1st International “Process in the Large” Workshop (IW-PL’10)
The field of Business Process Management (BPM) is rich with methodologies, techniques and tools to support the analysis, design, automation and management of business processes. However, few of these methods and techniques find their way to direct application by practitioners and, if they do, only after a serious time lag. A couple of issues may be related to this phenomenon. Arguably, researchers spend too little attention on the evaluation of their methods and techniques beyond the small, toy-sized examples that fit the typical scientific publication. Thus, the scalability of the proposed solutions is often not properly determined. In consequence, it may be extremely difficult for a practitioner to select that method or technique from the many available that most effectively contributes to the actual management and improvement of processes of real dimensions.

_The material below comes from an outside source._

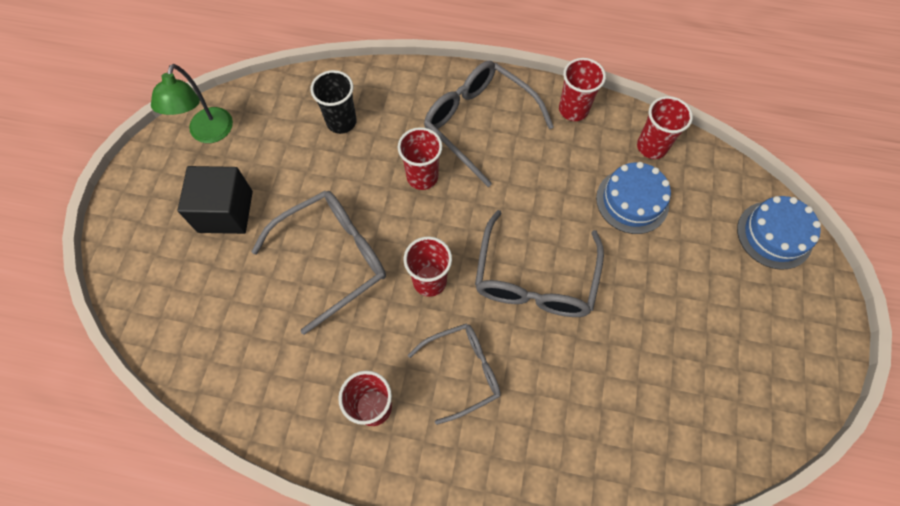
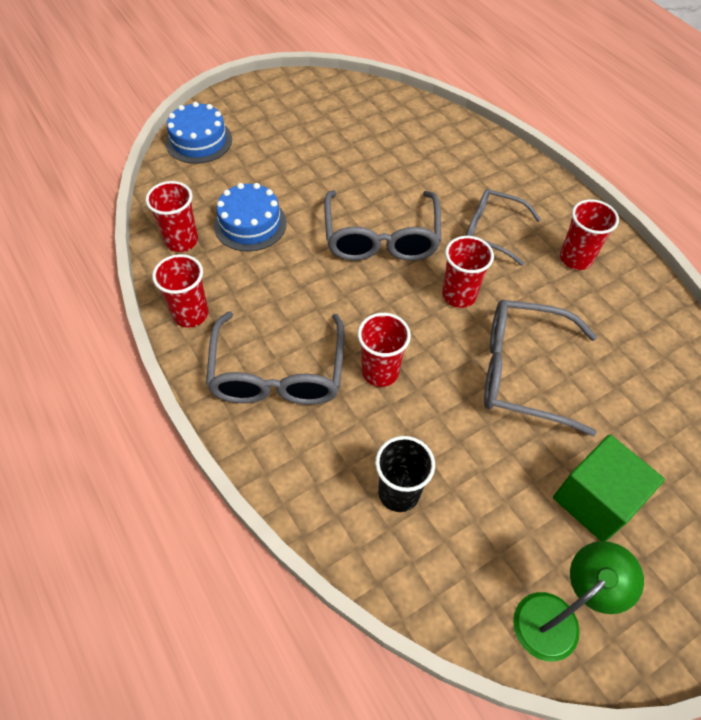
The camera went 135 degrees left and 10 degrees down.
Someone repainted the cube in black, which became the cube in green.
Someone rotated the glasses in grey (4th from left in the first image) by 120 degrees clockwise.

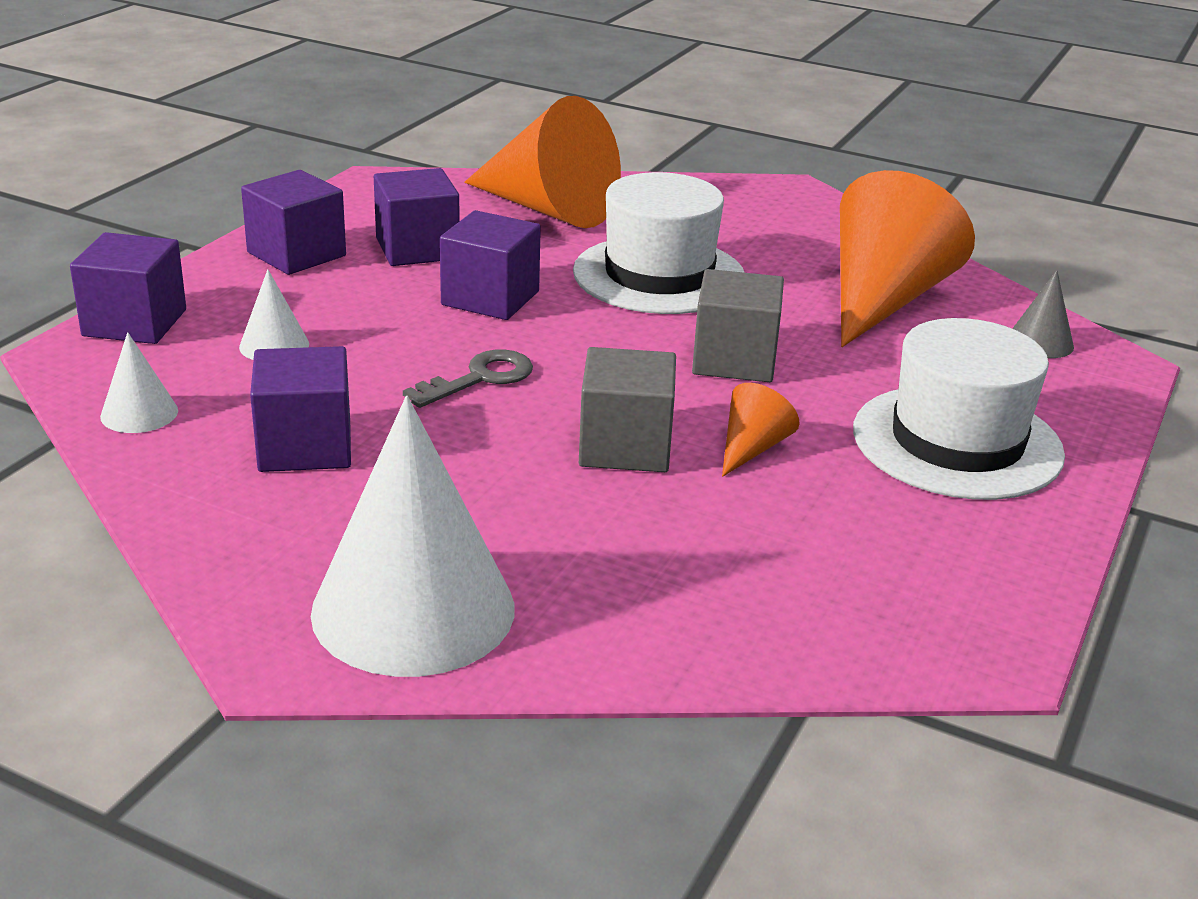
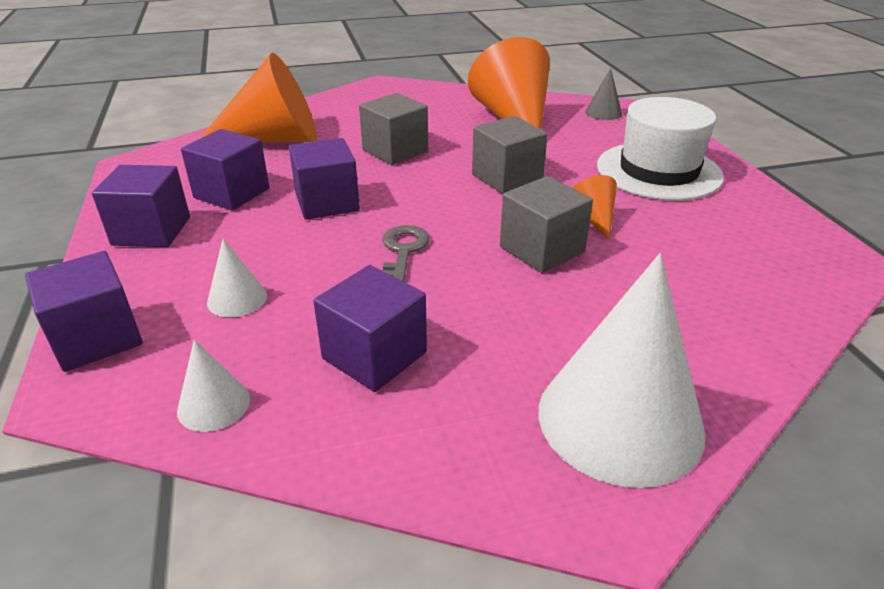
The camera went 40 degrees left and 5 degrees up.
Someone swapped the hat in white (1st from left) for the cube in grey (1st from left).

The goals of this workshop are twofold. First, the aim is to reflect on the applicability of the existing methods and techniques under realistic, industry-strength conditions, and especially, in the context of large process models or collections thereof. While academic BPM research is often single minded, in the sense that it puts the focus on one view on a process, one type of stakeholder, one performance aspect, one type of process model, one abstraction level, one type of modeling notation, etc., reality is often multi-faceted. The workshop solicits contributions that show the limitations of existing methods and techniques and identify how these limitations can be addressed to enable industrial usage.

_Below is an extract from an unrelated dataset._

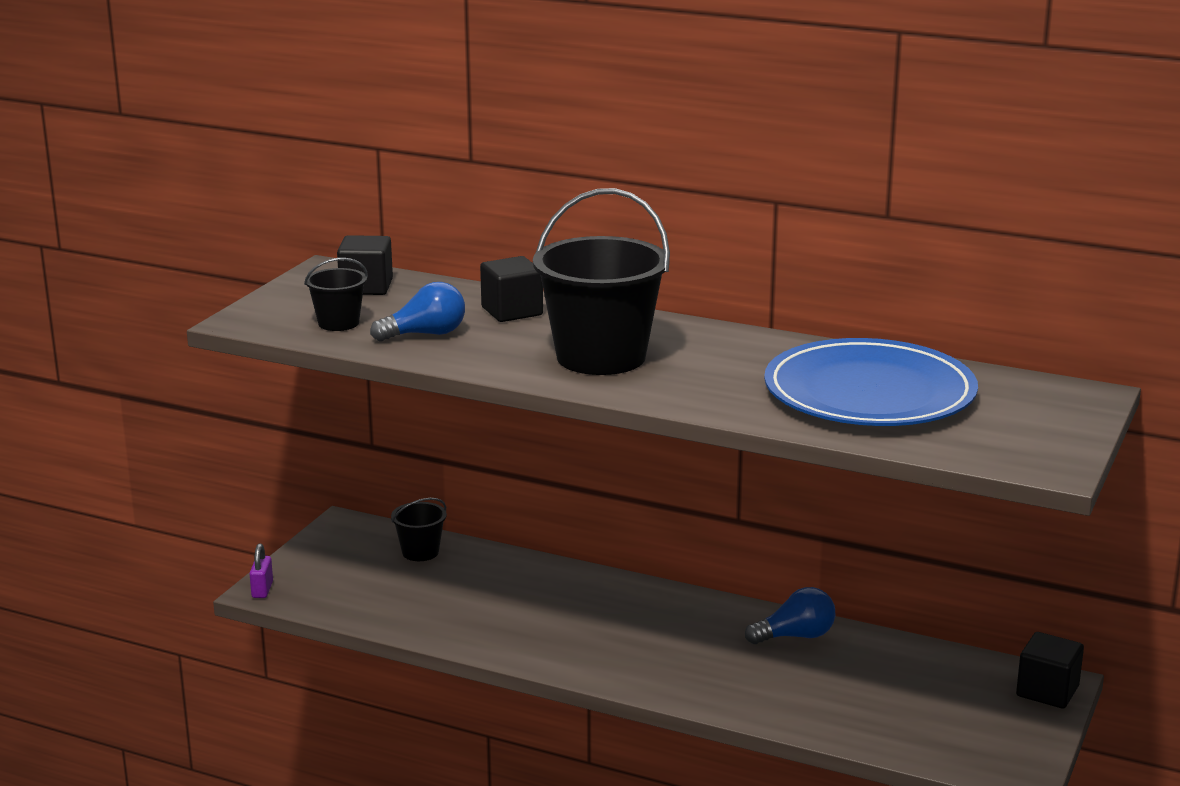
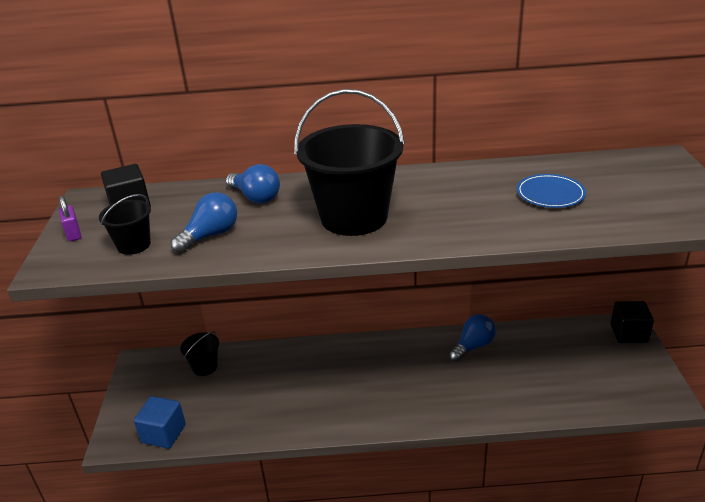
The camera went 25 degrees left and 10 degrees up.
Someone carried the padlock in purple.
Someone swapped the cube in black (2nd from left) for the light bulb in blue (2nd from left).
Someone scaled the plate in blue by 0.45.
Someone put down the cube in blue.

Second, the aim is to identify issues that have been under-researched because they typically do not occur when considering process management at the micro level or only under highly stylized conditions, e.g. when assuming that processes are small, few in numbers, or structured. Contributions that show the complexities of having to deal with large or unstructured processes, great numbers of process models and processes that involve many participants across various organizations, are therefore highly welcome as well. In this way, the workshop hopes to stimulate calls for new, relevant BPM research.

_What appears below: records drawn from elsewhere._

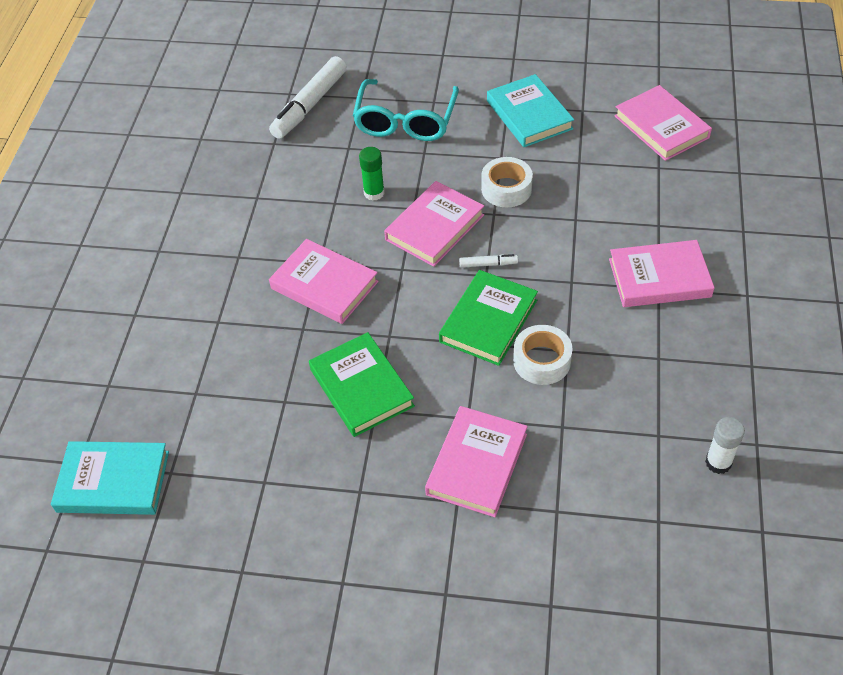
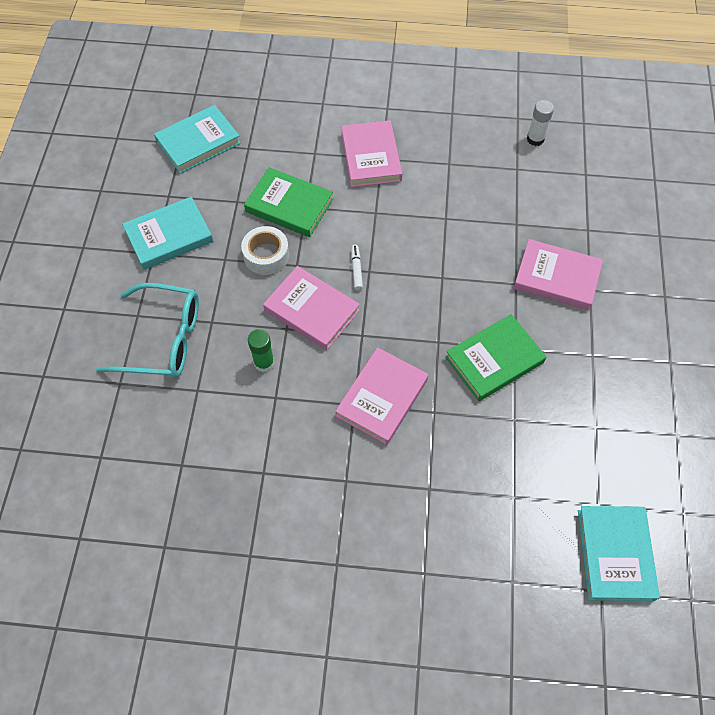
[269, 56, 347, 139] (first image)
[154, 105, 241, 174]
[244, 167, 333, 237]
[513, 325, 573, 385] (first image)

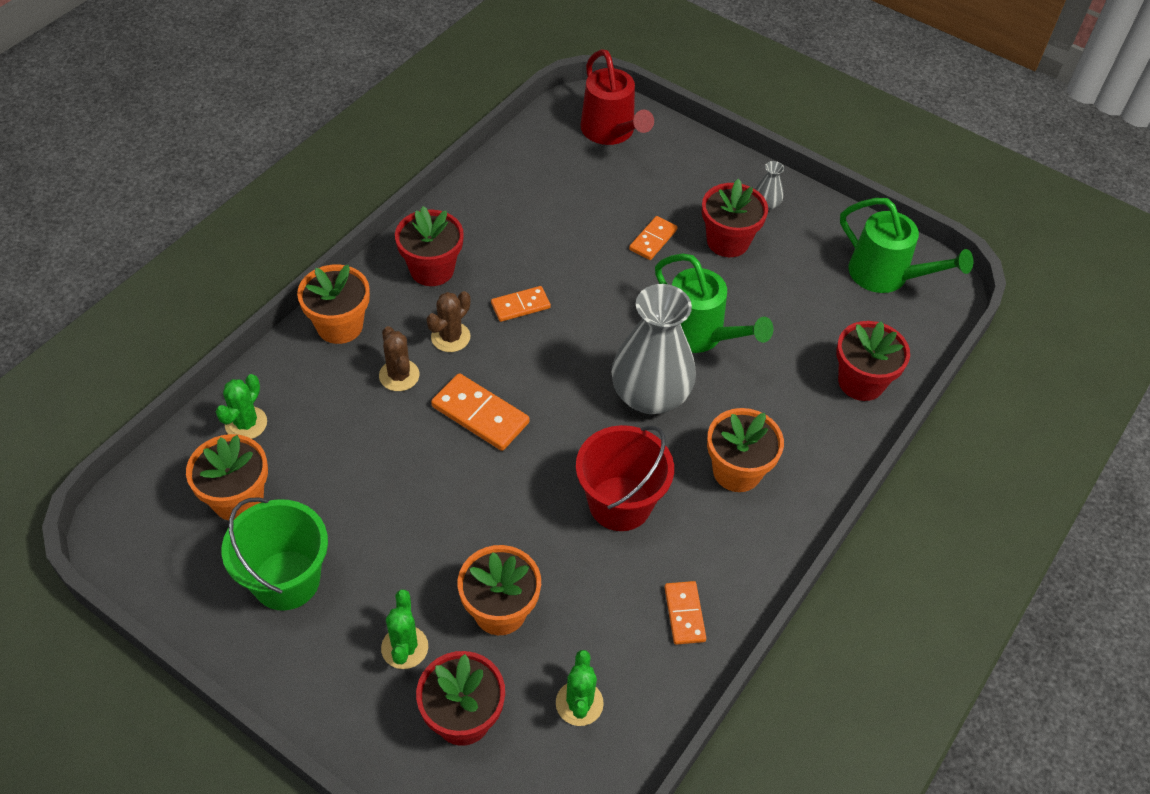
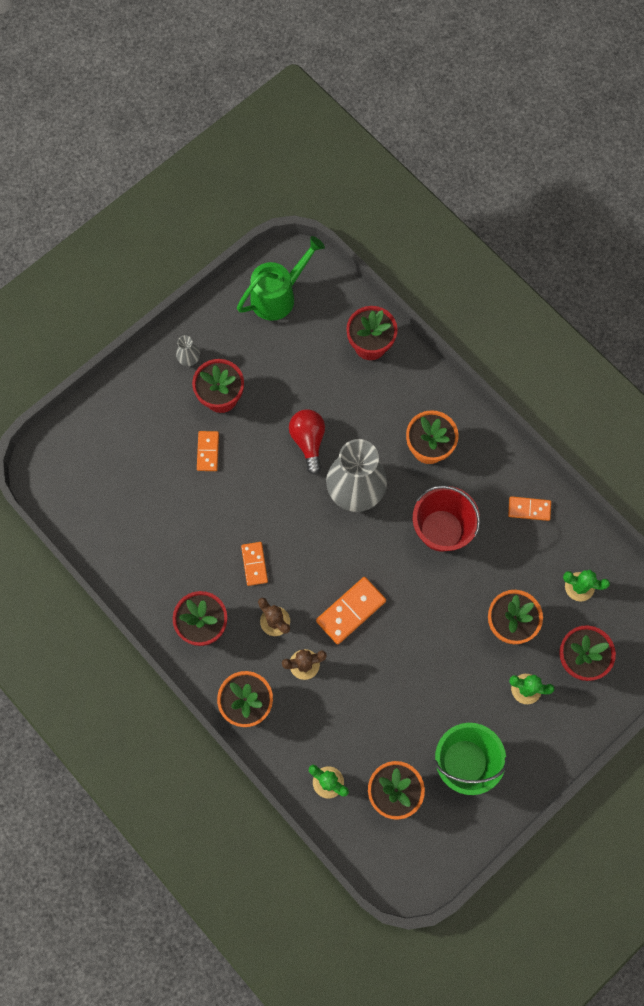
[580, 49, 654, 145] (first image)
[197, 431, 219, 471]
[289, 409, 325, 475]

The workshop aspires to bring together researchers and practitioners who have an interest in life-sized business process management, i.e. the development and application of methodologies, techniques, and tools to support operational business processes with all their complexities. We seek contributions by those who wish to share their criticism on existing methods and techniques while also being able to present innovative ideas on scaling up these approaches, making them more suitable for real-life application, or on finding alternative approaches. Two main categories of submissions/presentations will be considered: a) work in progress, and b) regular papers.